[Records from a collection]
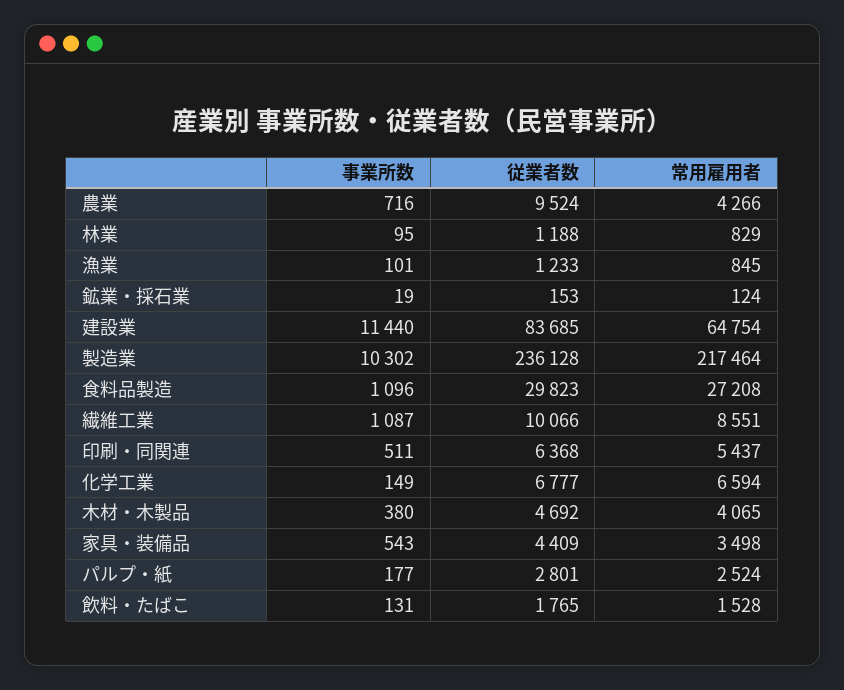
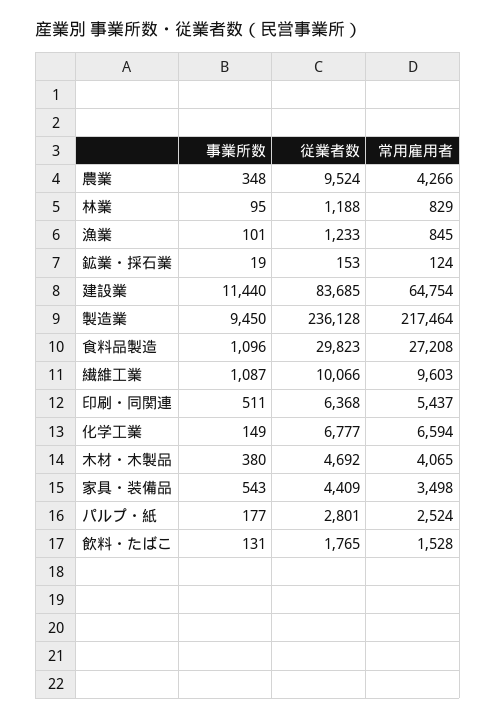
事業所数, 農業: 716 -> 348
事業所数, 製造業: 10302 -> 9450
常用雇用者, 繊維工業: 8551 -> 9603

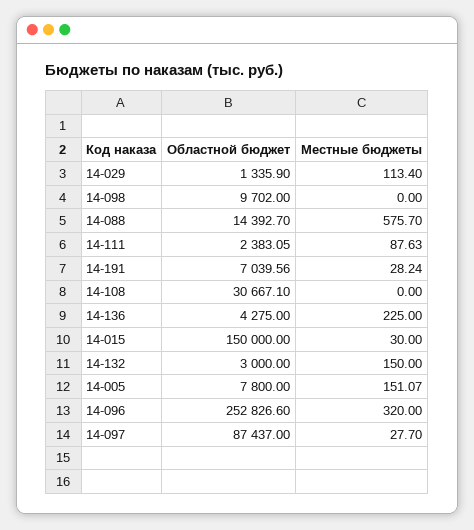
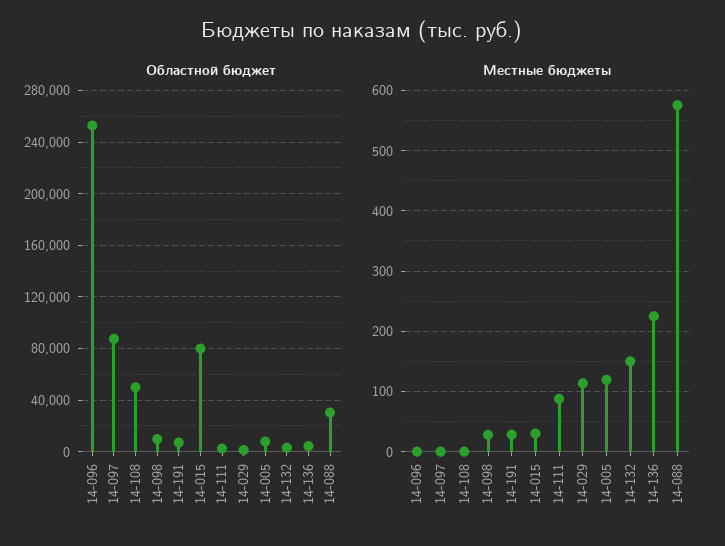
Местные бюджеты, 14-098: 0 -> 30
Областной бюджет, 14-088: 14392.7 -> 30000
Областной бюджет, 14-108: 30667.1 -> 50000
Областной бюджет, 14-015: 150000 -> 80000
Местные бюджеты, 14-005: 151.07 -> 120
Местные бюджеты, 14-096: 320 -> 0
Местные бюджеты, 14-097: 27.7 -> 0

| WRITTEN TASK |
Reproduce the whole of the data, word for word, and omit its pictures.

| FINISHED TASK |
事業所数, 農業: 716 -> 348
事業所数, 製造業: 10302 -> 9450
常用雇用者, 繊維工業: 8551 -> 9603

Местные бюджеты, 14-098: 0 -> 30
Областной бюджет, 14-088: 14392.7 -> 30000
Областной бюджет, 14-108: 30667.1 -> 50000
Областной бюджет, 14-015: 150000 -> 80000
Местные бюджеты, 14-005: 151.07 -> 120
Местные бюджеты, 14-096: 320 -> 0
Местные бюджеты, 14-097: 27.7 -> 0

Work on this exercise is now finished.